Wednesday, May 23, 2007

you held your breath and the door for me

Yesterday was a much better day. I am really taking this "I choose me" thing yesterday to heart. Not when I find a new house. Not when I sell my current house. Not when I decide to run again. I choose today. I choose me.

Eating was much better yesterday. I didn't count, but it was better. I had my usual Starbucks drink for breakfast. Around noon, I had a peanut butter and jelly sandwich. Around 3, I had a turkey sub from subway. Then for dinner I had a smoked sausage on a wheat bun and an ear of corn. Then an ice cream cone. No snacking between meals, no cramming as many triscuits into my mouth as possible during American Idol, just responsible controlled eating. Go me!!

Things are progressing well with the potential to purchase a house at auction on Saturday. We have the financial okay from our lender, and we are getting the landscaping done on our current house in order to put it up for sale. This is all very exciting.

Last night, I finished the book I was working on, Fat Girl by Judith Moore. I hate to say that I wasn't impressed. It just made me feel like crap. Moore discusses the reasons and complications of being fat as a child. I really had to make myself finish it. She had a terrible childhood. Abandoned by her father, living with her crazy abusive mother, dealing with the grandmother anyone would despise, and being on an almost constant diet from early childhood. I can imagine how a terrible childhood where eating was so strongly discouraged and so much of self-worth was put on weight could destroy any hope of healthy eating habits. I guess I'm saying that she has an excuse. She lived through so much crap related to being fat. She has an excuse to have issues with food.

And where does that leave me? No reason for food issues. I had an amazing childhood. I was competitive for academics and attention, but no more than other children are competitive. I have an amazing family. I had great friends from elementary school through graduate school. I have never gotten any outside influence to tell me that I am any less of a person because I am fat. Any message I have like that has come from inside me.

I believe that my food issues are about sin. I am seeing that through reading Sex God by Rob Bell. I'm not that far into it (I'm not feeling "heavy" reading right now), but in the opening chapter, he talks about how any relationship, to person or thing, is a reflection of my relationship with God. No matter what my issue, no matter what I think it is about, it is really about me and God. My relationship with my health? I am gluttonous and lazy. And the result of that is insecurity and a feeling of being unworthy of love, from God, myself, or anyone else. I am still having trouble giving that up. I want to fis it on my own. I want control. Strange that I feel out of control...

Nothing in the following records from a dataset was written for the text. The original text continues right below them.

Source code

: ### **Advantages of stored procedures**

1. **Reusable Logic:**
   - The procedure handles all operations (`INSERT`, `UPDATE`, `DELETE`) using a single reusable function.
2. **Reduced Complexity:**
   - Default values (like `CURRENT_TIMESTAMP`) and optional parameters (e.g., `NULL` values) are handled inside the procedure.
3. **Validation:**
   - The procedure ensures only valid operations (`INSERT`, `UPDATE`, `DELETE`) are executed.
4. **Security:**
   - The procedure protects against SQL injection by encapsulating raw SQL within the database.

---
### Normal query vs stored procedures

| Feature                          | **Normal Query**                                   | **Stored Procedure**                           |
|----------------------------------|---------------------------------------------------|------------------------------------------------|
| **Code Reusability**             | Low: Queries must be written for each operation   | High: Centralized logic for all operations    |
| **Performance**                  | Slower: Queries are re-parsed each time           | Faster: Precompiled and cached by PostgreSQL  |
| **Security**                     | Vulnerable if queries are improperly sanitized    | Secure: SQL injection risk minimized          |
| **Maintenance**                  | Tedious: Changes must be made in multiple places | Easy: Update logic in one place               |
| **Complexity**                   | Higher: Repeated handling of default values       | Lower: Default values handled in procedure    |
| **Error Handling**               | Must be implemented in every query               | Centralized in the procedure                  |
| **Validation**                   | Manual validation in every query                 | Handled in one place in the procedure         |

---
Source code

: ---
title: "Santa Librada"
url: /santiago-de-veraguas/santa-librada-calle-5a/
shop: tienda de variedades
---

Thinking back, there have been times that I felt in control of my eating and my weight. The first time I can remember was my senior year in high school. I think it was at that point in my life that I realized that there was food that tasted good and was good for me. For lunch most days my senior year (unless there were Taco Boats), I brought a turkey sandwich, a banana, and s vanilla pudding snack pack. One of my friends would get an extra 2% milk as she went through line, and I was set. I loved my lunch. I never felt deprived or cheated.

College created so many healthy challenges for me. One of the biggest was the cafeteria. I didn't gain much more than the freshman 15, but that's because of all the hills I climbed walking to class. I never binged in the cafeteria, but there were some nights that my roommate and I would finish off a bag of Frito's Scoops and a can of cheese during some sappy movie that the roomie made us watch. My junior year of college, things changed for me. I was finally starting to get over a break-up that happened a year earlier (hi Tony!), and the way I got over that was exercise. The roomie and I would walk on the treadmill every day to watch a Wedding Story. (It's amazing what love-starved girls will do to get to verbally abuse the weddings of others.) Some days, I would go to the park and run. And most days I worked out in the weight room between classes, when no one else was there. I loved it. I loved the feeling of being in control of my body and my eating. I controlled my eating a month at a time. One month I gave up Taco Bell. The next month, I added french fries to the list. The next month I added all fried foods, then white bread then elevators. (Not really food, but it helped.) When Nathan and I started dating, I was 170. That is the lowest in my adult life. And I looked great.

How did I get from here to there? I don't know. Four years later, I went to Weight Watchers at 221. A year (and a wedding!) later, I was at 175. Somehow, three years later, I was 226 and back at Weight Watchers. 6 weeks later, I am here, and 224.

Wow. I posted my weight. That is huge. (Not the number, but the fact that I said it. Oh wait, yes, the number is also huge.)

Food plan:
B: Starbucks
L: Turkey sandwich, banana, vanilla pudding
D: something not fried at the Movie Tavern

Have a great Wednesday. And will someone send me the highlights from tonight's American Idol?

2 comments:

marie said...

choosing you rocks. i think that's the best way to put it.

interesting thoughts about relationships with God & it being reflected in your relationship with food. I guess food is the comfort factor with our inadequacies, etc. because food gives us that complete feeling, never judges and always accepts us, faults and all.

Too bad some of the choices aren't the best for us, is all....

Anonymous said...

lol... i am glad to know there is another geek like me (feels less lame that way)!